> **PROBLEM DETAILS**:
Copy every line of the records below word for word, leaving each line unchanged.

> **RECORD EXCERPTS**:
+---+

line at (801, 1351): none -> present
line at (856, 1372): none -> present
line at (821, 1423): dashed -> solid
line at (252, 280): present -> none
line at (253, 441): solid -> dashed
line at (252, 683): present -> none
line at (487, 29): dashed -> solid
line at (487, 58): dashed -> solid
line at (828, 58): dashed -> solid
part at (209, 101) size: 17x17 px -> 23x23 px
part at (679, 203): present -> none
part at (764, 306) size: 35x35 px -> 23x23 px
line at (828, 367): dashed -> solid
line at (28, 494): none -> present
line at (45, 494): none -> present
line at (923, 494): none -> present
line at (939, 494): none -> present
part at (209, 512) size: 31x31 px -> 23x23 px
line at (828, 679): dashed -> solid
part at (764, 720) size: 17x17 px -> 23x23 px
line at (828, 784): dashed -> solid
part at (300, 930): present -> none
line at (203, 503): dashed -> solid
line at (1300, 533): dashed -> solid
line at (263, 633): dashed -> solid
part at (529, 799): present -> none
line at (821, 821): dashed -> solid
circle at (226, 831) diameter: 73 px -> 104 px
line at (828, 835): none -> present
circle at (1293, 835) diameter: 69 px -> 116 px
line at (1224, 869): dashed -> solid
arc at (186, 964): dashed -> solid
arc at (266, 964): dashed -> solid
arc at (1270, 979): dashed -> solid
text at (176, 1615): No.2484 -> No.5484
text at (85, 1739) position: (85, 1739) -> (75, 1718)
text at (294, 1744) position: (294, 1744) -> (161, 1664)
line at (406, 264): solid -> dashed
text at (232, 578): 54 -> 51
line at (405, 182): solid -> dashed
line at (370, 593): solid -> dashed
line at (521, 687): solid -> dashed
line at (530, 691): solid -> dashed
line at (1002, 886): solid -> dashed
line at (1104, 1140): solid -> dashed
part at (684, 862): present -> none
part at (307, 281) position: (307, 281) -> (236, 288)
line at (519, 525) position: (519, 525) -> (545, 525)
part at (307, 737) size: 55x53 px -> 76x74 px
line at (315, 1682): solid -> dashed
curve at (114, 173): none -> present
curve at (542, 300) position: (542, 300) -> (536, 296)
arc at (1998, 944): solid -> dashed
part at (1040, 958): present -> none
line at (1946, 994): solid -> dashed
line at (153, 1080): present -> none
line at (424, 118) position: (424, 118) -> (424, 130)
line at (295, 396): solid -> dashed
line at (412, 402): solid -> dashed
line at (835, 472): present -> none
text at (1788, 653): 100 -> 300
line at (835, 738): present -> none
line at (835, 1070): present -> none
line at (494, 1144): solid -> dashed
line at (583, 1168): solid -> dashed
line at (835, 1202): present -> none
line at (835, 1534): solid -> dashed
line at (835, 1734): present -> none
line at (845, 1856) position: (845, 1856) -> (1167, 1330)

+---+

> **WORKED SOLUTION**:
line at (801, 1351): none -> present
line at (856, 1372): none -> present
line at (821, 1423): dashed -> solid
line at (252, 280): present -> none
line at (253, 441): solid -> dashed
line at (252, 683): present -> none
line at (487, 29): dashed -> solid
line at (487, 58): dashed -> solid
line at (828, 58): dashed -> solid
part at (209, 101) size: 17x17 px -> 23x23 px
part at (679, 203): present -> none
part at (764, 306) size: 35x35 px -> 23x23 px
line at (828, 367): dashed -> solid
line at (28, 494): none -> present
line at (45, 494): none -> present
line at (923, 494): none -> present
line at (939, 494): none -> present
part at (209, 512) size: 31x31 px -> 23x23 px
line at (828, 679): dashed -> solid
part at (764, 720) size: 17x17 px -> 23x23 px
line at (828, 784): dashed -> solid
part at (300, 930): present -> none
line at (203, 503): dashed -> solid
line at (1300, 533): dashed -> solid
line at (263, 633): dashed -> solid
part at (529, 799): present -> none
line at (821, 821): dashed -> solid
circle at (226, 831) diameter: 73 px -> 104 px
line at (828, 835): none -> present
circle at (1293, 835) diameter: 69 px -> 116 px
line at (1224, 869): dashed -> solid
arc at (186, 964): dashed -> solid
arc at (266, 964): dashed -> solid
arc at (1270, 979): dashed -> solid
text at (176, 1615): No.2484 -> No.5484
text at (85, 1739) position: (85, 1739) -> (75, 1718)
text at (294, 1744) position: (294, 1744) -> (161, 1664)
line at (406, 264): solid -> dashed
text at (232, 578): 54 -> 51
line at (405, 182): solid -> dashed
line at (370, 593): solid -> dashed
line at (521, 687): solid -> dashed
line at (530, 691): solid -> dashed
line at (1002, 886): solid -> dashed
line at (1104, 1140): solid -> dashed
part at (684, 862): present -> none
part at (307, 281) position: (307, 281) -> (236, 288)
line at (519, 525) position: (519, 525) -> (545, 525)
part at (307, 737) size: 55x53 px -> 76x74 px
line at (315, 1682): solid -> dashed
curve at (114, 173): none -> present
curve at (542, 300) position: (542, 300) -> (536, 296)
arc at (1998, 944): solid -> dashed
part at (1040, 958): present -> none
line at (1946, 994): solid -> dashed
line at (153, 1080): present -> none
line at (424, 118) position: (424, 118) -> (424, 130)
line at (295, 396): solid -> dashed
line at (412, 402): solid -> dashed
line at (835, 472): present -> none
text at (1788, 653): 100 -> 300
line at (835, 738): present -> none
line at (835, 1070): present -> none
line at (494, 1144): solid -> dashed
line at (583, 1168): solid -> dashed
line at (835, 1202): present -> none
line at (835, 1534): solid -> dashed
line at (835, 1734): present -> none
line at (845, 1856) position: (845, 1856) -> (1167, 1330)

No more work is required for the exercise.